Chris S, my other chauffeur, for always knowing the right thing to say.

The Goldfish, who is wise way beyond her years, for understanding.

Pete for the pictures and, well, just for being Pete, really :-)

An Unreliable Witness for being reliably snarky.

Aunty Jan for the phone calls.

Algernon for many things, but particularly for the tulips.
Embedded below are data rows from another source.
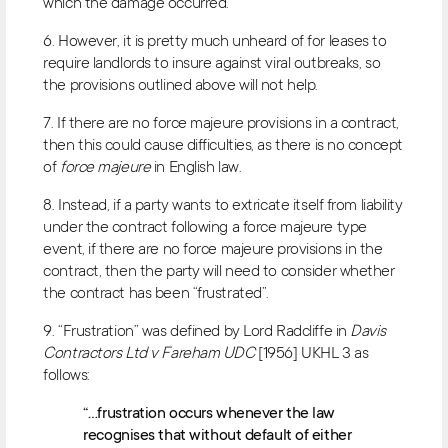
which the damage occurred.
6. However, it is pretty much unheard of for leases to
require landlords to insure against viral outbreaks, so
the provisions outlined above will not help.
7. If there are no force majeure provisions in a contract,
then this could cause difficulties, as there is no concept
of
force majeure
in English law.
8. Instead, if a party wants to extricate itself from liability
under the contract following a force majeure type
event, if there are no force majeure provisions in the
contract, then the party will need to consider whether
the contract has been “frustrated”.
9. “Frustration” was defined by Lord Radcliffe in
Davis
Contractors Ltd v Fareham UDC
[1956] UKHL 3 as
follows:
“…frustration occurs whenever the law
recognises that without default of either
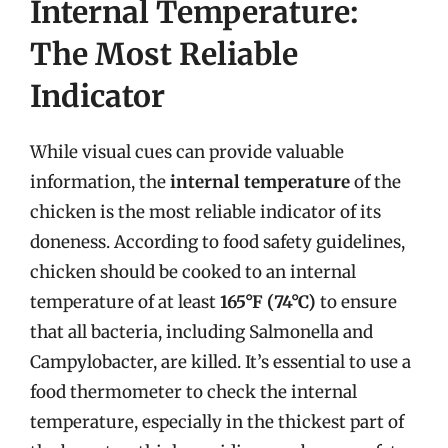
Internal Temperature:
The Most Reliable
Indicator
While visual cues can provide valuable
information, the
internal temperature
of the
chicken is the most reliable indicator of its
doneness. According to food safety guidelines,
chicken should be cooked to an internal
temperature of at least
165°F (74°C)
to ensure
that all bacteria, including Salmonella and
Campylobacter, are killed. It’s essential to use a
food thermometer to check the internal
temperature, especially in the thickest part of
Puss Puss, whose unexpected (and very enjoyable) visit made me realise that I was by no means fit enough to return to work at that point.

Melbamae for digging me out of various deep holes I had dug for myself.

The never-less-than-delightful Becca for needing me to be ok.

Kate for generously and patiently being at the receiving end of my feeble attempts to check whether the brain fog had receded sufficiently for me to concentrate for the length of a working day.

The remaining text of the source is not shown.